= GIVEN REQUEST =
Reproduce all of the material below word for word, leaving out the pictures.

= DATASET CONTENT =
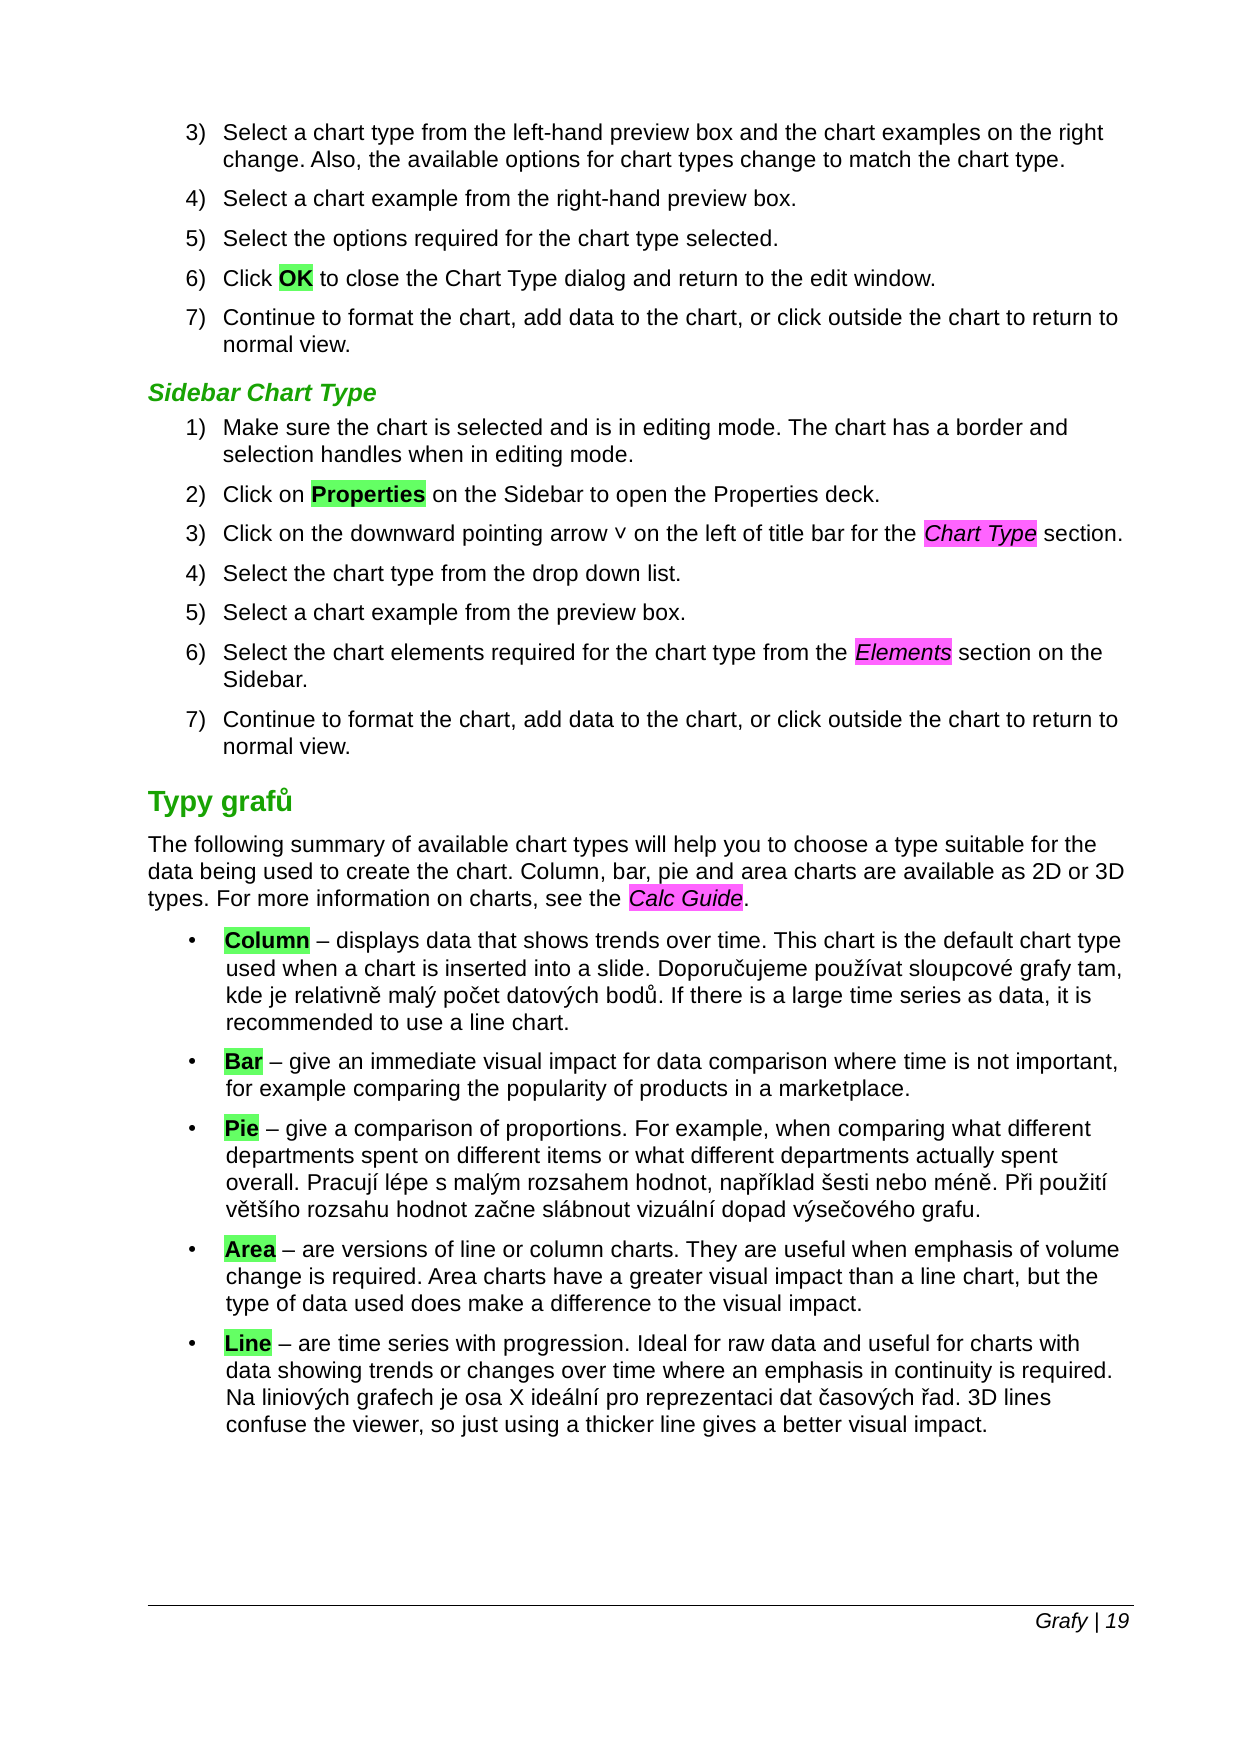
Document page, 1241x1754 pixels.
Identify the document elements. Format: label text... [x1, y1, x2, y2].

list Select a chart example from the preview box. [206, 599, 1134, 626]
list Continue to format the chart, add data to the chart, or click outside the chart to return to normal view. [206, 303, 1134, 358]
list Column – displays data that shows trends over time. This chart is the default chart type used when a chart is inserted into a slide. Doporučujeme používat sloupcové grafy tam, kde je relativně malý počet datových bodů. If there is a large time series as data, it is recommended to use a line chart. [185, 924, 1134, 1035]
list Continue to format the chart, add data to the chart, or click outside the chart to return to normal view. [206, 705, 1134, 759]
list Pie – give a comparison of proportions. For example, when comparing what different departments spent on different items or what different departments actually spent overall. Pracují lépe s malým rozsahem hodnot, například šesti nebo méně. Při použití většího rozsahu hodnot začne slábnout vizuální dopad výsečového grafu. [185, 1111, 1134, 1223]
list Click OK to close the Chart Type dialog and return to the edit window. [313, 264, 1134, 291]
list Area – are versions of line or column charts. They are useful when emphasis of volume change is required. Area charts have a greater visual impact than a line chart, but the type of data used does make a difference to the visual impact. [185, 1232, 1134, 1316]
list Bar – give an immediate visual impact for data comparison where time is not important, for example comparing the popularity of products in a marketplace. [185, 1045, 1134, 1102]
list Click OK to close the Chart Type dialog and return to the edit window. [206, 264, 279, 291]
text The following summary of available chart types will help you to choose a type suitable for the data being used to create the chart. Column, bar, pie and area charts are available as 2D or 3D types. For more information on charts, see the Calc Guide. [148, 830, 1134, 911]
list Line – are time series with progression. Ideal for raw data and useful for charts with data showing trends or changes over time where an emphasis in continuity is required. Na liniových grafech je osa X ideální pro reprezentaci dat časových řad. 3D lines confuse the viewer, so just using a thicker line gives a better visual impact. [185, 1326, 1134, 1440]
subtitle Typy grafů [148, 784, 1134, 818]
list Click on the downward pointing arrow ˅ on the left of title bar for the Chart Type section. [206, 519, 1134, 547]
list Select a chart type from the left-hand preview box and the chart examples on the right change. Also, the available options for chart types change to match the chart type. [206, 118, 1134, 172]
list Click on Properties on the Sidebar to open the Properties deck. [206, 480, 311, 507]
list Select the options required for the chart type selected. [206, 224, 1134, 251]
list Make sure the chart is selected and is in editing mode. The chart has a border and selection handles when in editing mode. [206, 413, 1134, 467]
list Select the chart elements required for the chart type from the Elements section on the Sidebar. [206, 638, 1134, 692]
subtitle Sidebar Chart Type [148, 378, 1134, 407]
list Select a chart example from the right-hand preview box. [206, 185, 1134, 212]
list Select the chart type from the drop down list. [206, 559, 1134, 586]
list Click on Properties on the Sidebar to open the Properties deck. [426, 480, 1134, 507]
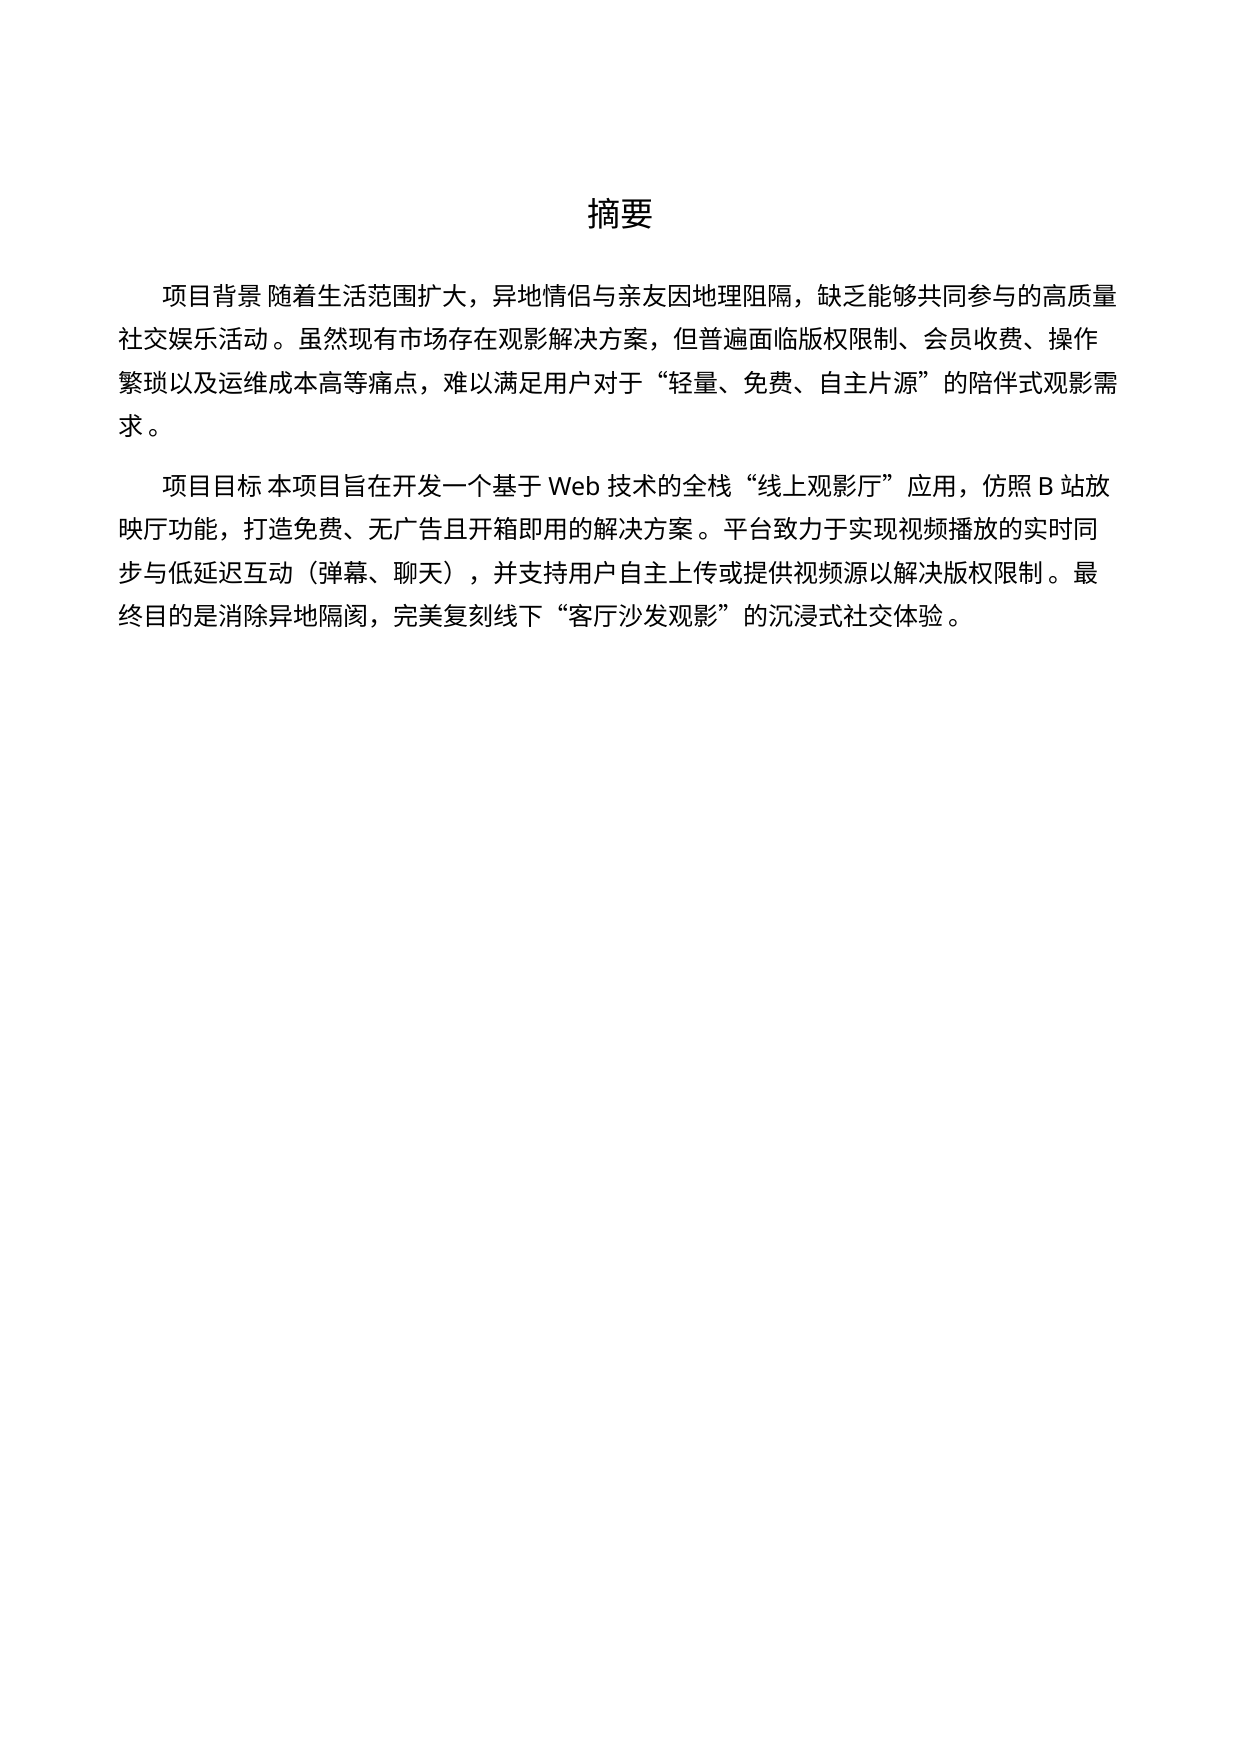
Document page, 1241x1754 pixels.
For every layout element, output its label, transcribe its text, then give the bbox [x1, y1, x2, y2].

= RESULT =
Document page, 1241x1754 pixels.
Identify the document elements. Format: label text... [x1, y1, x2, y2].

list Select a chart example from the preview box. [206, 599, 1134, 626]
list Continue to format the chart, add data to the chart, or click outside the chart to return to normal view. [206, 303, 1134, 358]
list Column – displays data that shows trends over time. This chart is the default chart type used when a chart is inserted into a slide. Doporučujeme používat sloupcové grafy tam, kde je relativně malý počet datových bodů. If there is a large time series as data, it is recommended to use a line chart. [185, 924, 1134, 1035]
list Continue to format the chart, add data to the chart, or click outside the chart to return to normal view. [206, 705, 1134, 759]
list Pie – give a comparison of proportions. For example, when comparing what different departments spent on different items or what different departments actually spent overall. Pracují lépe s malým rozsahem hodnot, například šesti nebo méně. Při použití většího rozsahu hodnot začne slábnout vizuální dopad výsečového grafu. [185, 1111, 1134, 1223]
list Click OK to close the Chart Type dialog and return to the edit window. [313, 264, 1134, 291]
list Area – are versions of line or column charts. They are useful when emphasis of volume change is required. Area charts have a greater visual impact than a line chart, but the type of data used does make a difference to the visual impact. [185, 1232, 1134, 1316]
list Bar – give an immediate visual impact for data comparison where time is not important, for example comparing the popularity of products in a marketplace. [185, 1045, 1134, 1102]
list Click OK to close the Chart Type dialog and return to the edit window. [206, 264, 279, 291]
text The following summary of available chart types will help you to choose a type suitable for the data being used to create the chart. Column, bar, pie and area charts are available as 2D or 3D types. For more information on charts, see the Calc Guide. [148, 830, 1134, 911]
list Line – are time series with progression. Ideal for raw data and useful for charts with data showing trends or changes over time where an emphasis in continuity is required. Na liniových grafech je osa X ideální pro reprezentaci dat časových řad. 3D lines confuse the viewer, so just using a thicker line gives a better visual impact. [185, 1326, 1134, 1440]
subtitle Typy grafů [148, 784, 1134, 818]
list Click on the downward pointing arrow ˅ on the left of title bar for the Chart Type section. [206, 519, 1134, 547]
list Select a chart type from the left-hand preview box and the chart examples on the right change. Also, the available options for chart types change to match the chart type. [206, 118, 1134, 172]
list Click on Properties on the Sidebar to open the Properties deck. [206, 480, 311, 507]
list Select the options required for the chart type selected. [206, 224, 1134, 251]
list Make sure the chart is selected and is in editing mode. The chart has a border and selection handles when in editing mode. [206, 413, 1134, 467]
list Select the chart elements required for the chart type from the Elements section on the Sidebar. [206, 638, 1134, 692]
subtitle Sidebar Chart Type [148, 378, 1134, 407]
list Select a chart example from the right-hand preview box. [206, 185, 1134, 212]
list Select the chart type from the drop down list. [206, 559, 1134, 586]
list Click on Properties on the Sidebar to open the Properties deck. [426, 480, 1134, 507]
Document page, 1241x1754 pixels.
For every layout element, output its label, transcribe its text, then give the bbox [x1, y1, x2, y2].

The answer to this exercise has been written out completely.